Neo-Gramscianism is a critical approach to IR and IPE which began with Robert W. Cox, a university professor at York University. The theory heavily relies on the writings of Antonio Gramsci. Here is a list of 10 theorists who contributed to field, including Cox. Check their work out, especially if you are doing research on the subject.
1. Robert W. Cox:
This York University Professor is the father of Neo-Gramscianism. He accepts the state and anarchic relationships between historical structures. Cox’s acceptance for multiplicity and his diversity can potentially channel the gap between rationalist and interpretative approaches to international political economy.
2. Susan Strange:
She is one the most renowned political theorists, professors and scholars in Britain. Many scholars today like Iseri use her theories and conceptions to build on their work. She was the first woman to hold the chair position at London School of Economics.
3. Andreas Bieler:
He is highly critical of Marxists and their theory of globalization. He believes that Marxist takes too much of a theoretical and abstract perspective on globalization, ignoring the different forms of states in the process.
4. Emre Iseri:
He was a Ph.d Candidate at Keele University School of Politics. He wrote an article named, “Neo-Gramscian Analysis of US Hegemony Today.” The article looks at how neo-gramscian theory and the terms used by Gramsci can be applied to altering dynamics of international relations. He sees U.S. as a declining hegemonic power as a result.
5. David L. Levy:
He co-wrote an article with Daniel Egan which took a neo-Gramscian approach to corporate political strategy. He drew on the work Gramsci using capital, social forces and the state for his analysis.
6. Stephen Gill:
Gill is a student of Robert W. Cox. He continues the work of Cox to some degree. He came up with the idea of new constitutionalism which seeks to provide permanent anchorage for capital in the global political economy.
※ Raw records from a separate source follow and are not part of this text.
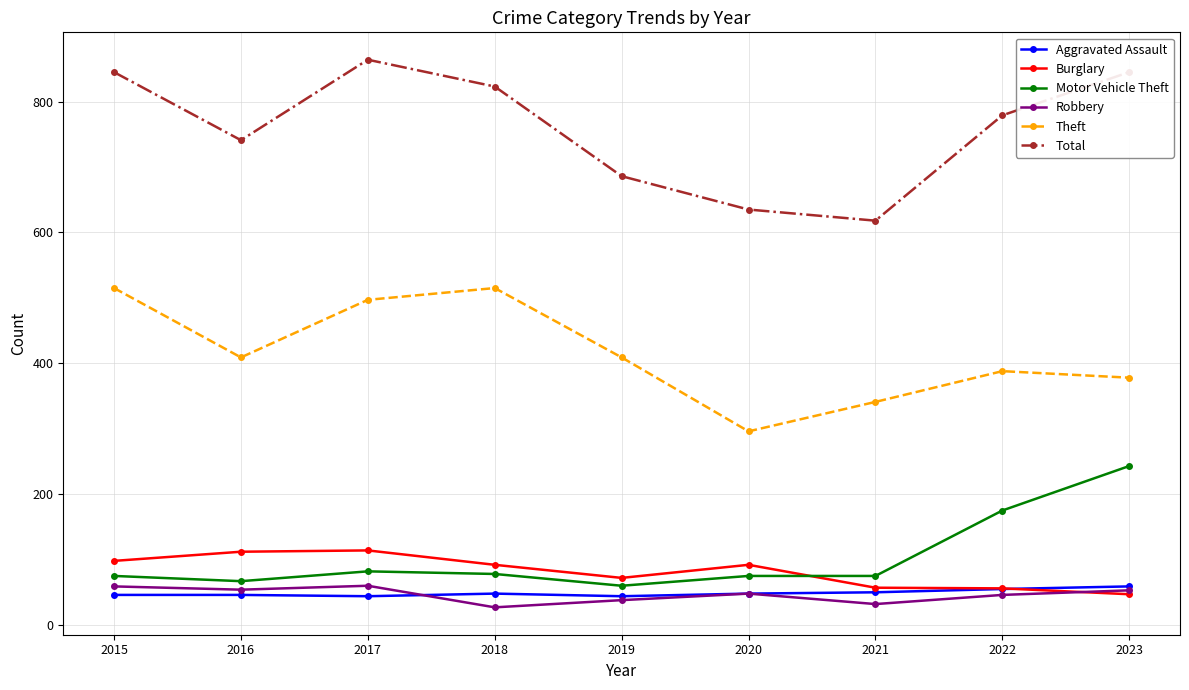

What is the total value across all series at 2019?

1309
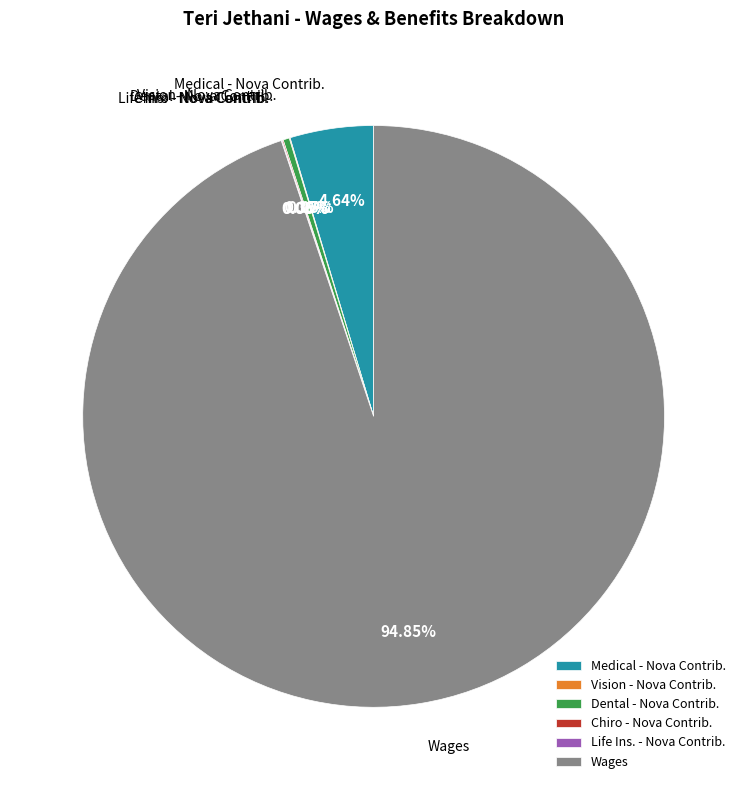

Is there a majority slice in this chart?

Yes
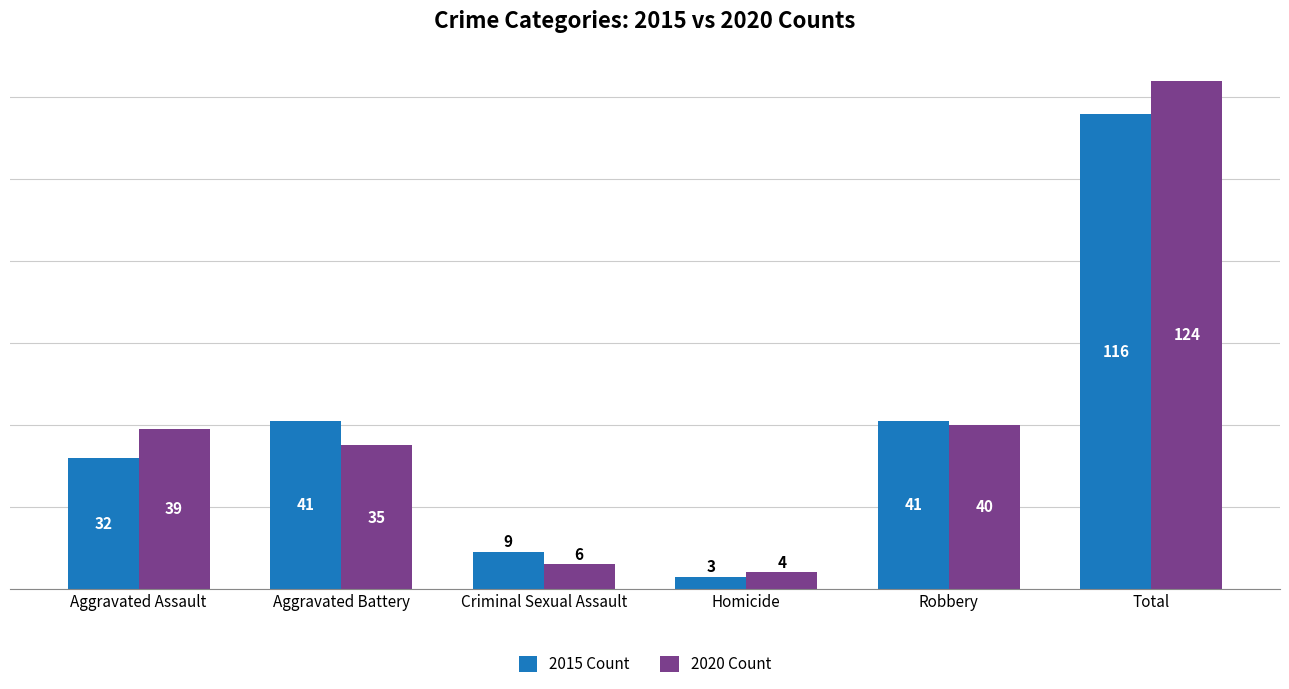

Rank the series by their average value, from highest to lowest.

2020 Count, 2015 Count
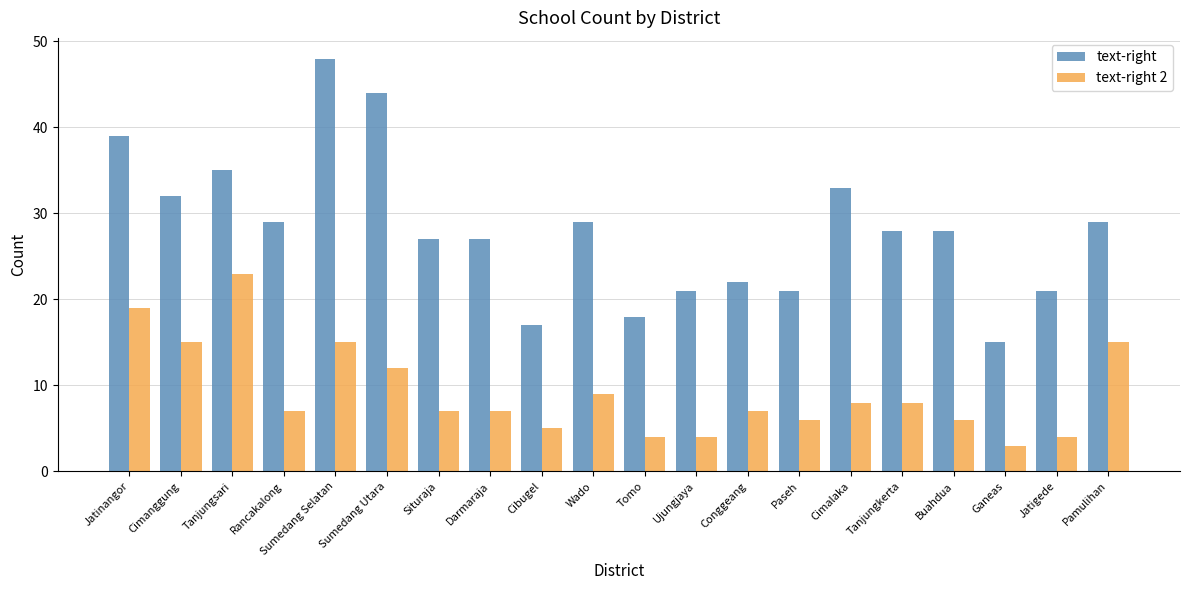

What is the total value across all series at Sumedang Utara?

56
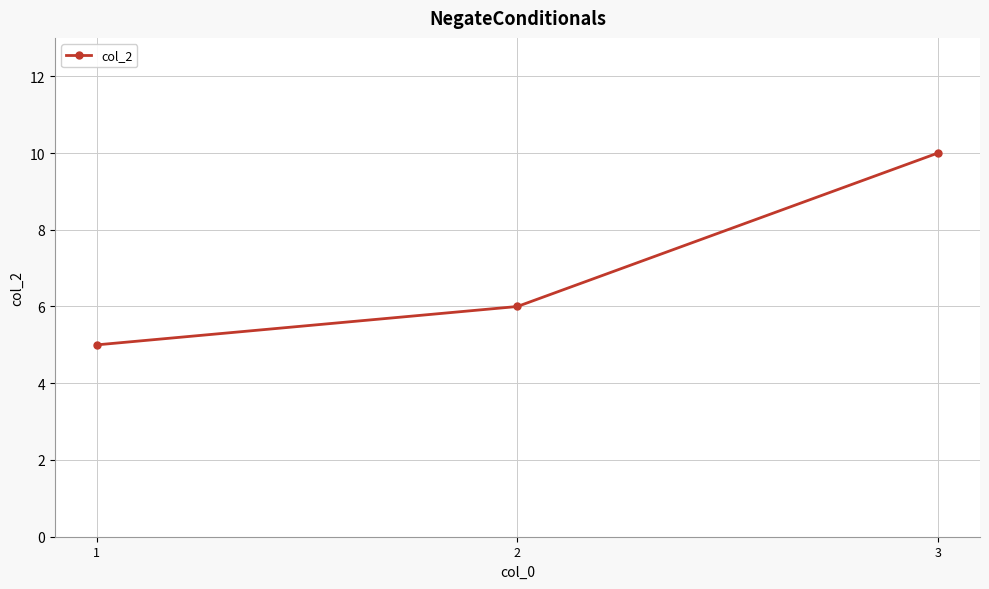

What is the sum of the values at 1 and 2?

11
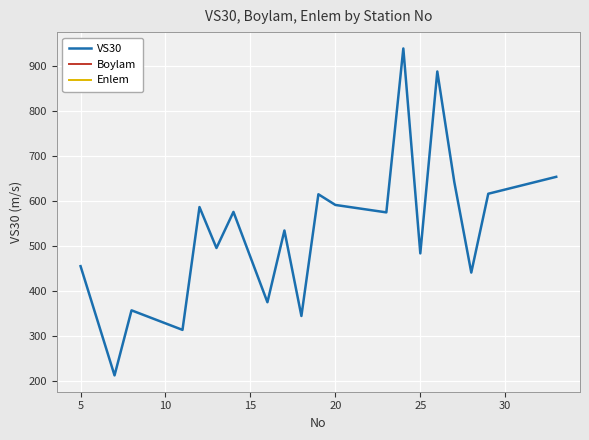

What is the greatest value displayed?

938.3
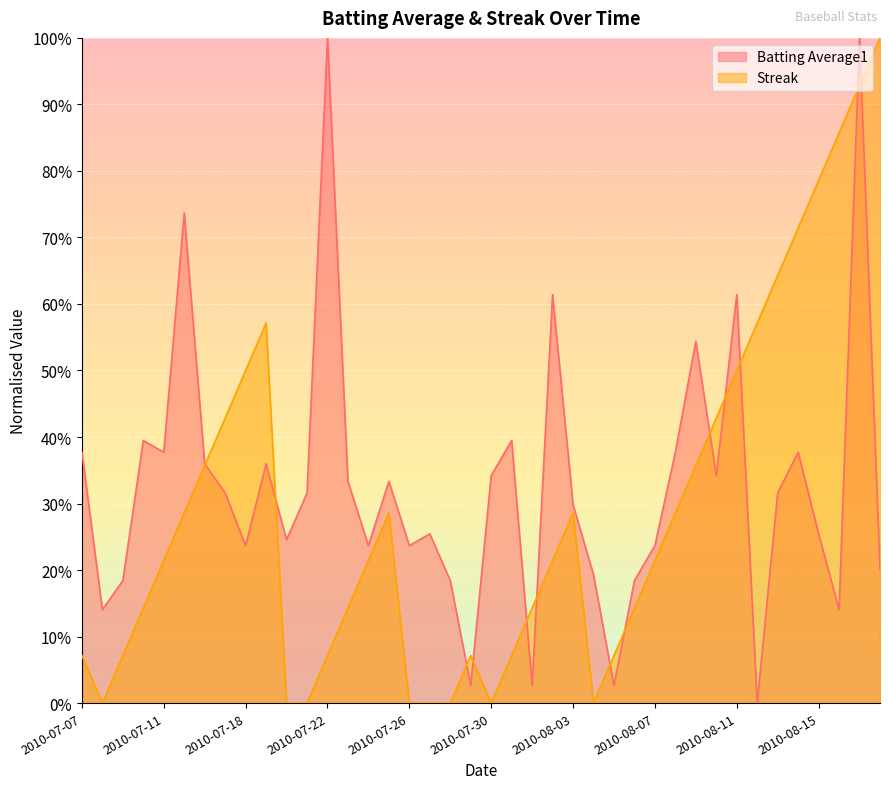

True or false: Streak and Batting Average1 cross at least once.

True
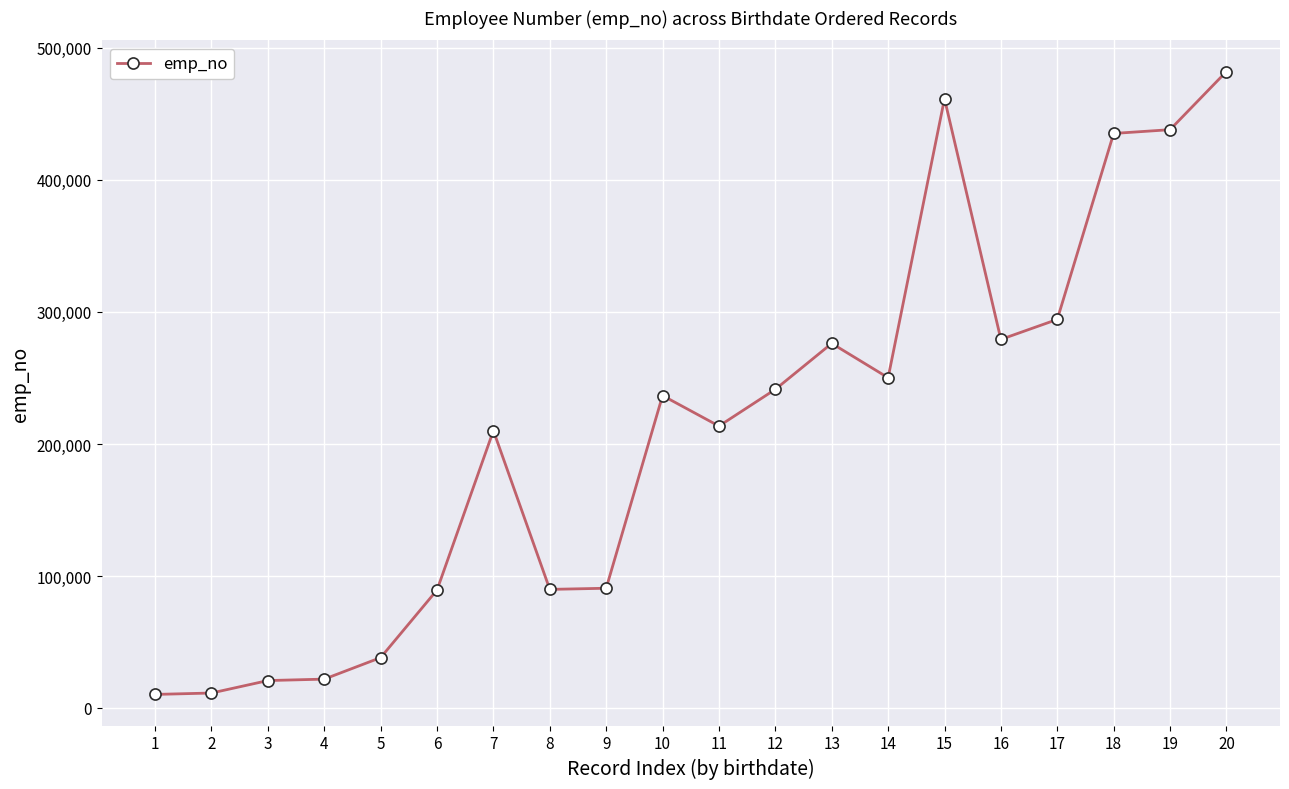

Between 1 and 14, which is larger?

14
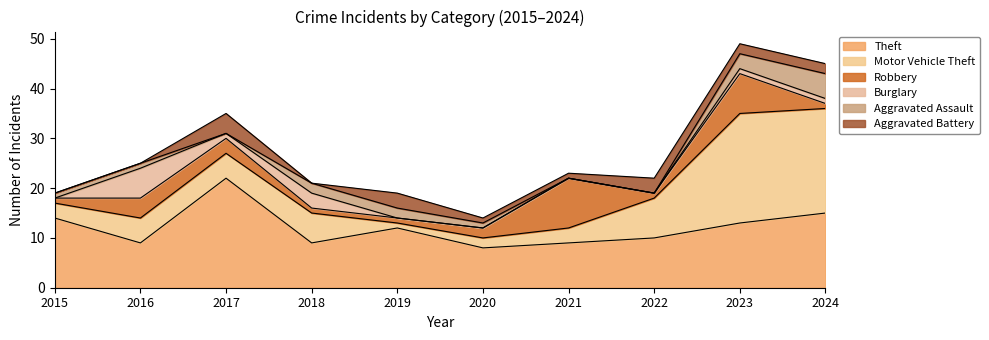

What is the highest value of the Aggravated Battery series?

4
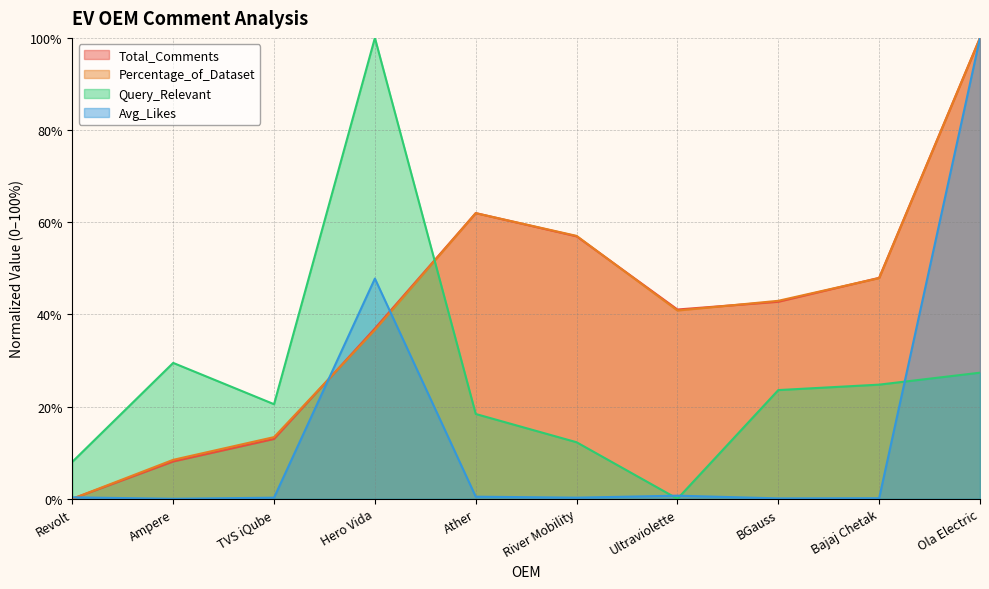

What is the sum of all Avg_Likes values?

149.9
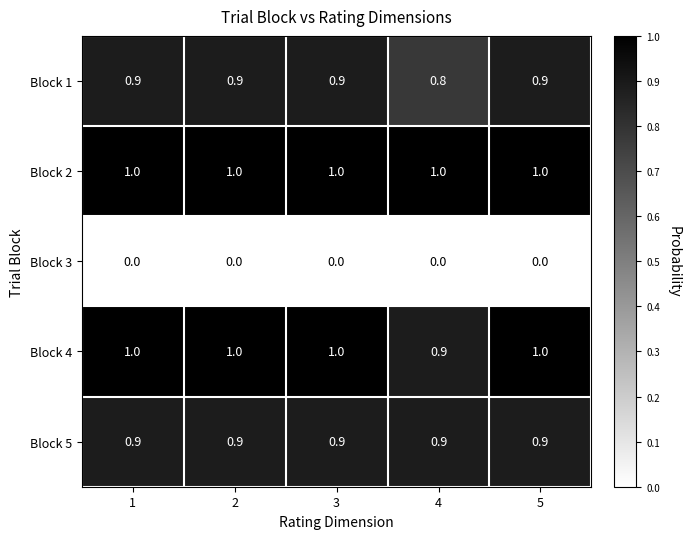

At which label is Block 1 closest to 0?

4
Currently he is a senior political science scholar at York University.
7. Adam David Morton:
Morton is a senior lecturer at School of Politics and International Relations. He often writes with Bieler and agrees with him on the critiques to Marxism. He recently wrote Unravelling Gramsci: Hegemony and Passive Revolution in the Global Political Economy.
8. Kees van der Pijl:
His is a professor at University of Sussex and is a follower of neo-Gramscianism. He focuses on the structure of the global political economy, transnational classes, the history behind IR and IPE and the methods of foreign relations.
9. Henk Overbeek:
He is part of the New Amsterdam school of thought which examines IR and IPE from a neo-gramscian perspective. He is now a professor at the University of Amsterdam.
10. Peter Burnham:
Previously at University of Warwick, he is currently a professor at University of Birmingham. He focuses on British politics, radical IR politics and state theory in his research.